GOAL OF THE EXERCISE:
Look through the records below for the line with "left elbow: (594, 253, 3)" and the line with "left shoulder: (576, 178, -4)", then return those lines and all lines between, exactly.

Keypoint coordinate data:
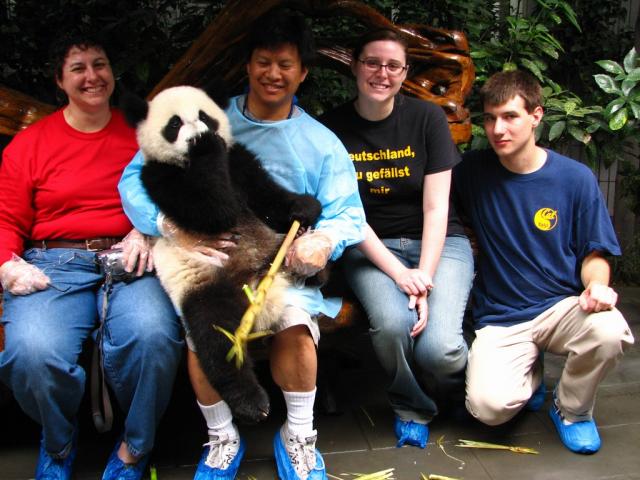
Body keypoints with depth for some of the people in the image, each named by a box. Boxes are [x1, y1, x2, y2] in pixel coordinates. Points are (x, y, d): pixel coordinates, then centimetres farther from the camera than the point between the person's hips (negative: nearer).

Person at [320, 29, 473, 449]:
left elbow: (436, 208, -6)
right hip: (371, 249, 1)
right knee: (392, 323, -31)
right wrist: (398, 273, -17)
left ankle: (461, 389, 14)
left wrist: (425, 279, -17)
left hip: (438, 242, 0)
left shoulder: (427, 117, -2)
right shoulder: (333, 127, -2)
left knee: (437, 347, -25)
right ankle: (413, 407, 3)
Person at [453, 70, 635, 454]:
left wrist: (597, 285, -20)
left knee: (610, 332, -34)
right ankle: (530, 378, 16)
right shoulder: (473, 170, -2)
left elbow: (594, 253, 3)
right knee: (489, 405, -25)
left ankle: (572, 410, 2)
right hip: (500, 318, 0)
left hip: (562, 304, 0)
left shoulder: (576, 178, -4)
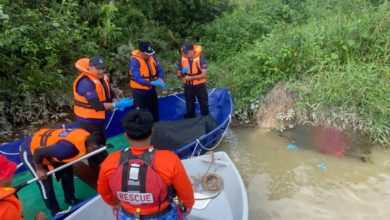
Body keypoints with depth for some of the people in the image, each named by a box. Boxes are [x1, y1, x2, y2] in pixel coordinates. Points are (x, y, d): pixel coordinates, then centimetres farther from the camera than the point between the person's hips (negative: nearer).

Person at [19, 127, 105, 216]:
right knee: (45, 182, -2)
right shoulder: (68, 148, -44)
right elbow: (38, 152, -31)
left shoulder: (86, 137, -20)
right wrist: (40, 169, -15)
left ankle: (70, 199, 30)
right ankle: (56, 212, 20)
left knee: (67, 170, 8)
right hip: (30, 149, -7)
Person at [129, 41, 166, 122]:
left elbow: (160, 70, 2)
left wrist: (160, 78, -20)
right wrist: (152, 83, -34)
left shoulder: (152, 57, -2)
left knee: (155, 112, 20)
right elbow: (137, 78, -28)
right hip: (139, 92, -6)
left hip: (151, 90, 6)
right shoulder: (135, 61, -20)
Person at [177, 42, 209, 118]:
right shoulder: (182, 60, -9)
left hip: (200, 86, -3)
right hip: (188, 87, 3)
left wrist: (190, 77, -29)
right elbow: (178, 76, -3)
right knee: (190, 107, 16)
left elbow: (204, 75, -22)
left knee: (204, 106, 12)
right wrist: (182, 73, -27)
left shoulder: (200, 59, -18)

ANSWER BOX:
left elbow: (594, 253, 3)
right knee: (489, 405, -25)
left ankle: (572, 410, 2)
right hip: (500, 318, 0)
left hip: (562, 304, 0)
left shoulder: (576, 178, -4)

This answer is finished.